■ **To do**: The required answer is the data below, restated word for word with images omitted.

■ **Records for processing**:
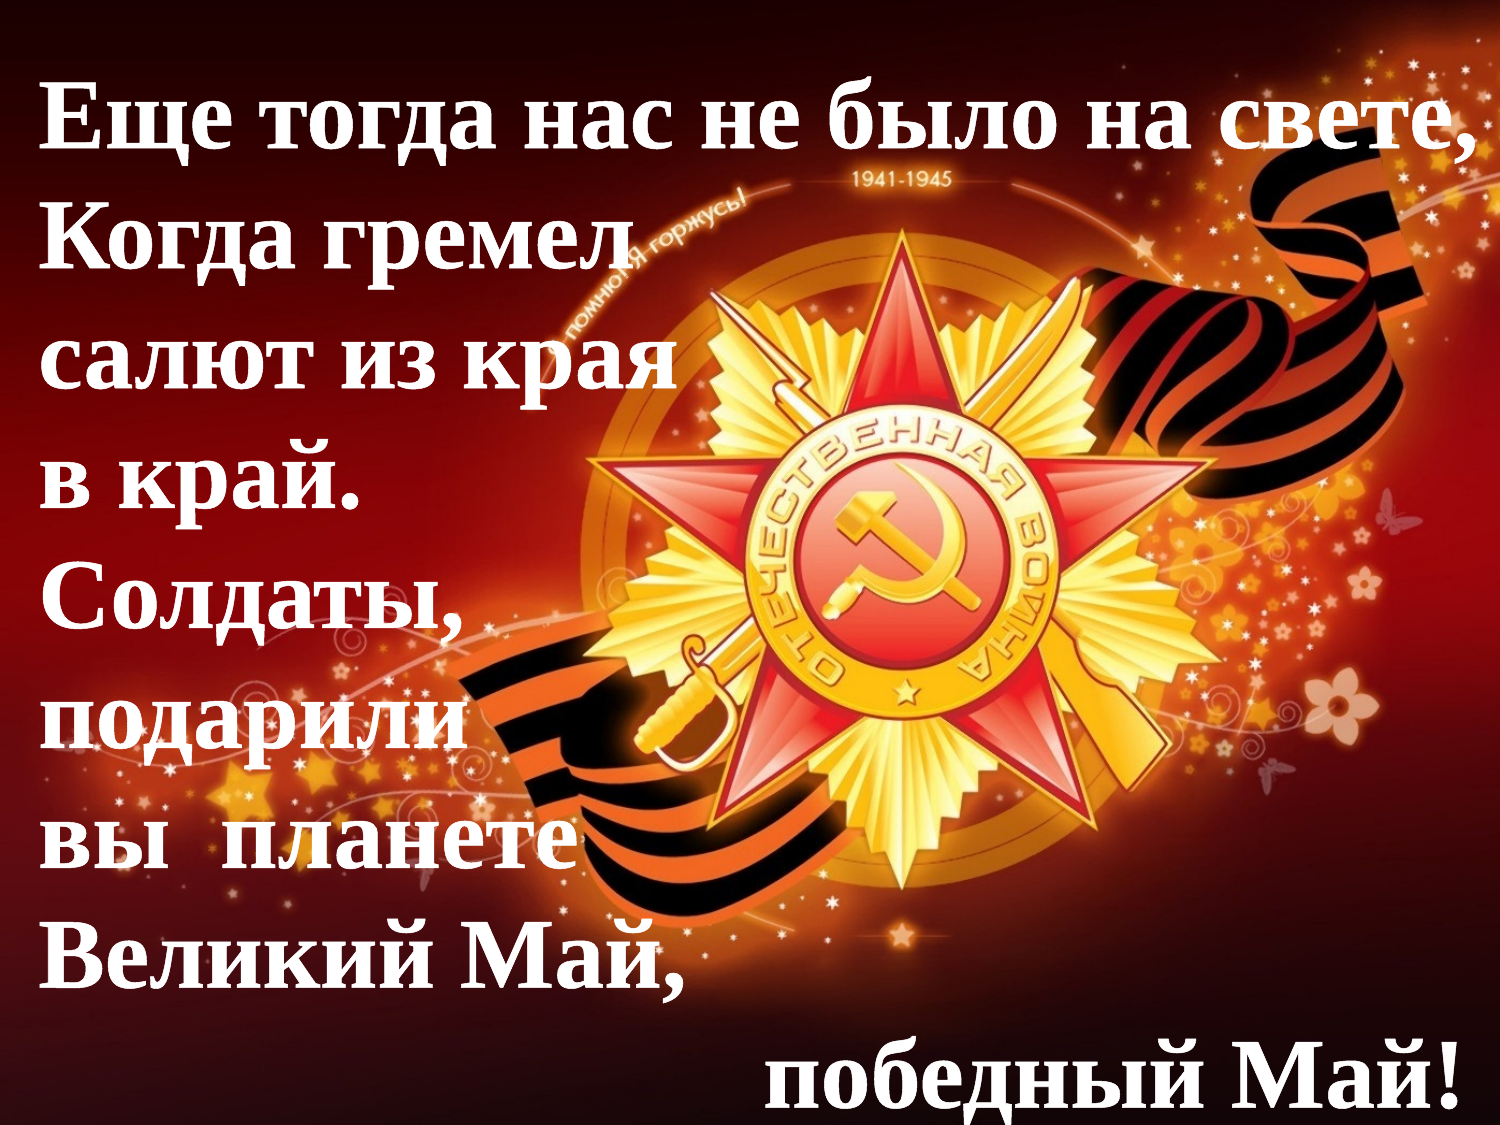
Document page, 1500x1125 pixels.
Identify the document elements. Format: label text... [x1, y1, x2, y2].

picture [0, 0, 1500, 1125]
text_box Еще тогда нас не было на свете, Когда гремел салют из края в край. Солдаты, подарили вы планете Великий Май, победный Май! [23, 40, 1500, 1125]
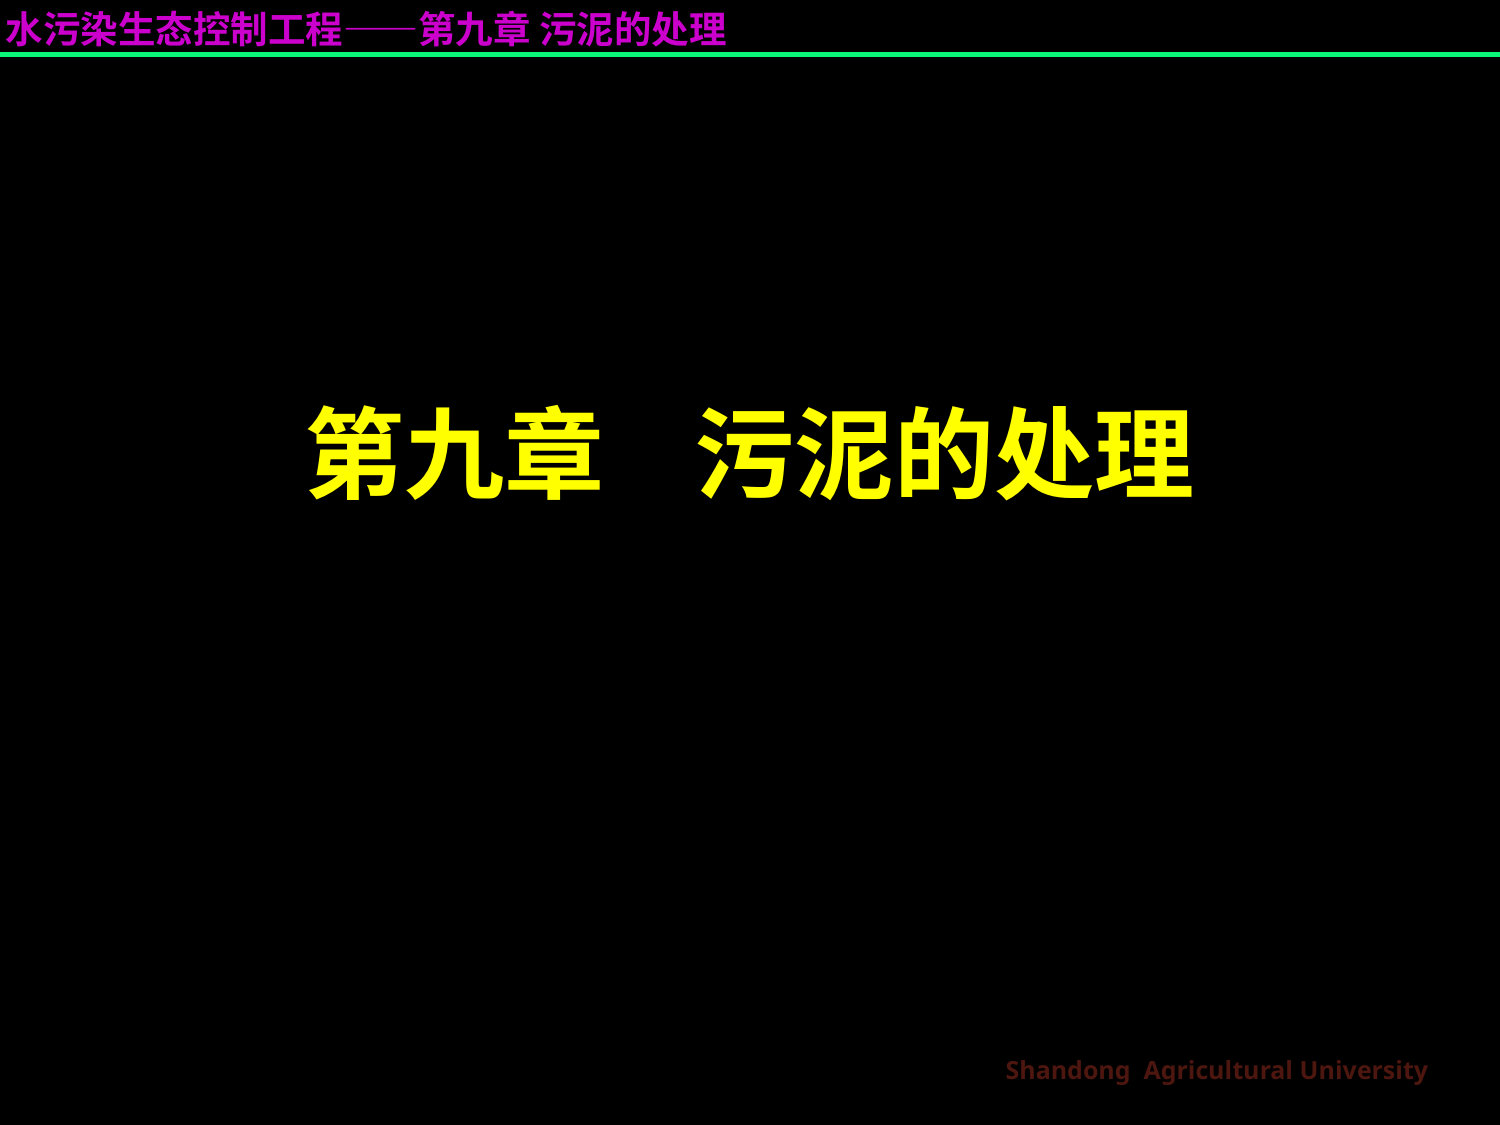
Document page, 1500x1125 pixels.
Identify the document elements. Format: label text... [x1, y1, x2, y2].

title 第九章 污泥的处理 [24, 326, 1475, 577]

■ **Solution**:
Document page, 1500x1125 pixels.
Identify the document elements. Format: label text... [x1, y1, x2, y2].

picture [0, 0, 1500, 1125]
text_box Еще тогда нас не было на свете, Когда гремел салют из края в край. Солдаты, подарили вы планете Великий Май, победный Май! [23, 40, 1500, 1125]
Document page, 1500x1125 pixels.
Identify the document elements. Format: label text... [x1, y1, x2, y2].

title 第九章 污泥的处理 [24, 326, 1475, 577]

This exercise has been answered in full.